A partir de ese momento, mi vida en Guatemala se convirtió en una pesadilla. Experimenté abuso físico, emocional y sexual todos los días que vivía con mi agresor, quien legalmente se convirtió en mi esposo. Me dijo que, si alguna vez me iba, me mataría. En 2003, después del nacimiento de mi primer hijo, el abuso se intensificó. Cuando comenzó a poner las manos sobre mi hijo, supe que tenía que detenerlo. Fui a la policía para denunciar el abuso, pero lo detuvieron solo unos días: una palmada en la muñeca para él y una bofetada en la cara para mí. Recordé las palabras de mi padre: “así son las cosas”.
Yo también soporté el abuso de su familia. Su madre y su hermana se burlaron de mí por ser indígena y le decían a mi esposo que mis hijos no eran suyos. En 2018, estaba friendo comida en la cocina cuando mi esposo y su hermana entraron, me agarraron de la cabeza y me sumergieron en la sartén con aceite caliente. Escuché sus carcajadas en medio de mis gritos. Esta fue la gota que colmó el vaso: era hora de irme y no volver nunca más.
Agarré a mis tres hijos y fuimos a otra parte de Guatemala … pero él nos encontró. Sabía que nuestra única opción era huir del país. Entonces, huimos de nuevo, y esta vez no paramos de caminar. Viajamos hacia el norte con una caravana de migrantes que se dirigía a los EE. UU.
Cuando llegamos a Tijuana, México, nos presentamos a la Oficina de Aduanas y Protección Fronteriza de EE. UU. para solicitar asilo. Después de esperar varios meses en México, el 5 de febrero de 2019, finalmente se nos permitió ingresar a los EE. UU. mientras agendaban una audiencia para nuestro caso.
Inicialmente mi caso fue denegado debido a las políticas de asilo implementadas por la administración en ese tiempo. Me obligaron a usar un grillete mientras esperaba la fecha de mi deportación. Afortunadamente, mis abogados del Centro de Justicia de Tahirih lucharon por la eliminación de este dispositivo — que solo me recordaba el trauma que había soportado y que podía enfrentar de nuevo.
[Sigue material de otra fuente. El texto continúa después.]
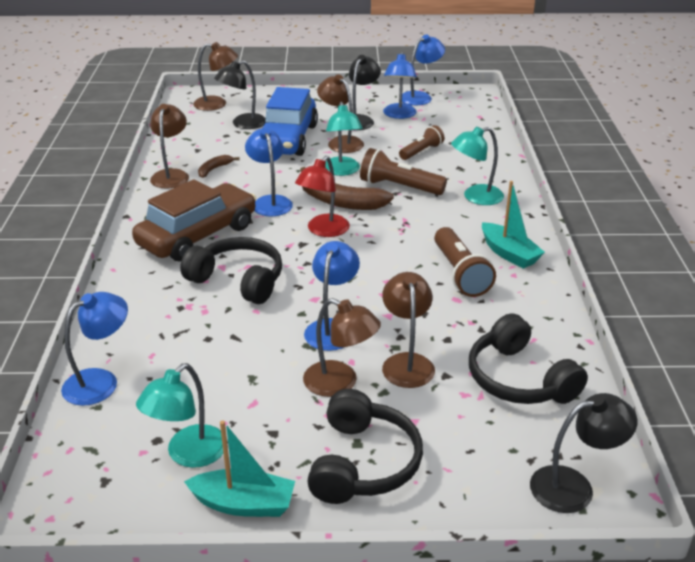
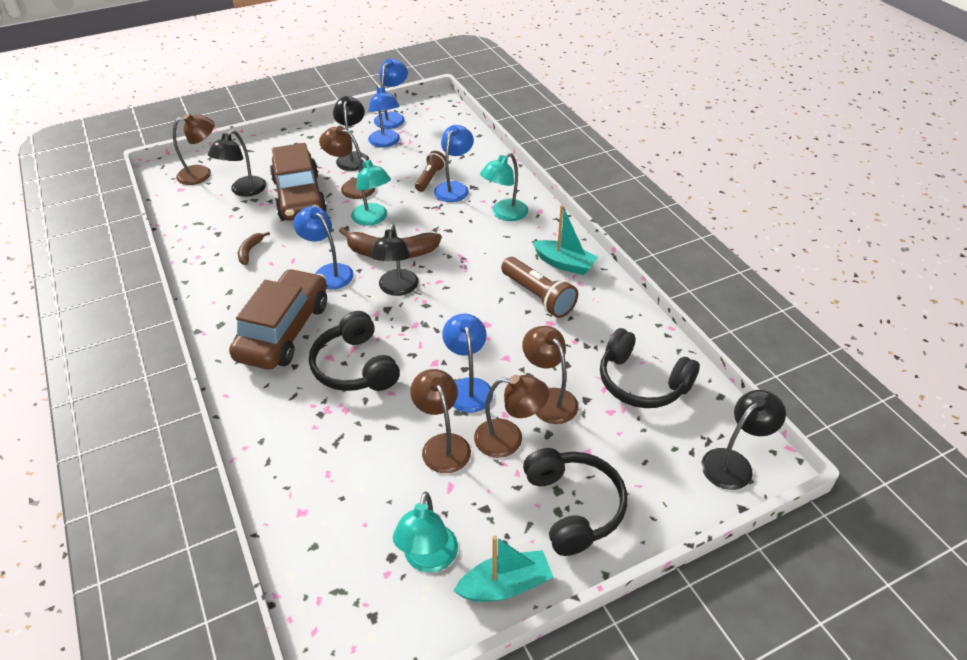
camera: 25 degrees left, 10 degrees up
blue lamp [61,292,128,406] -> blue lamp moved to [434,125,474,202]
brown lamp [150,104,189,189] -> brown lamp moved to [410,369,471,473]
black headphones [180,237,282,304] -> black headphones turned 120 degrees counterclockwise [309,311,400,391]
blue car [263,87,318,156] -> brown car [270,143,327,221]
red lamp [295,156,350,237] -> black lamp [370,224,419,296]
brown flashlight [360,148,447,195] -> none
Mis abogados también me han dado esperanzas, ya que actualmente luchan por apelar mi caso.
Al vivir en los Estados Unidos, me siento segura y libre porque nadie abusa de mí ni de mis hijos. Sin embargo, también estoy ansiosa porque hasta que no se resuelva mi caso, no puedo trabajar. Afortunadamente, podemos vivir sin pagar renta en la casa de algunos conocidos y, a cambio, limpio, lavo sus ropas y cocino para ellos. Mientras tanto, oro para que Dios toque los corazones y las conciencias de aquellos que revisarán mi caso nuevamente. Las madres solteras que comparten mi historia merecen la oportunidad de reconstruir sus vidas y brindarles un futuro más seguro a sus hijos.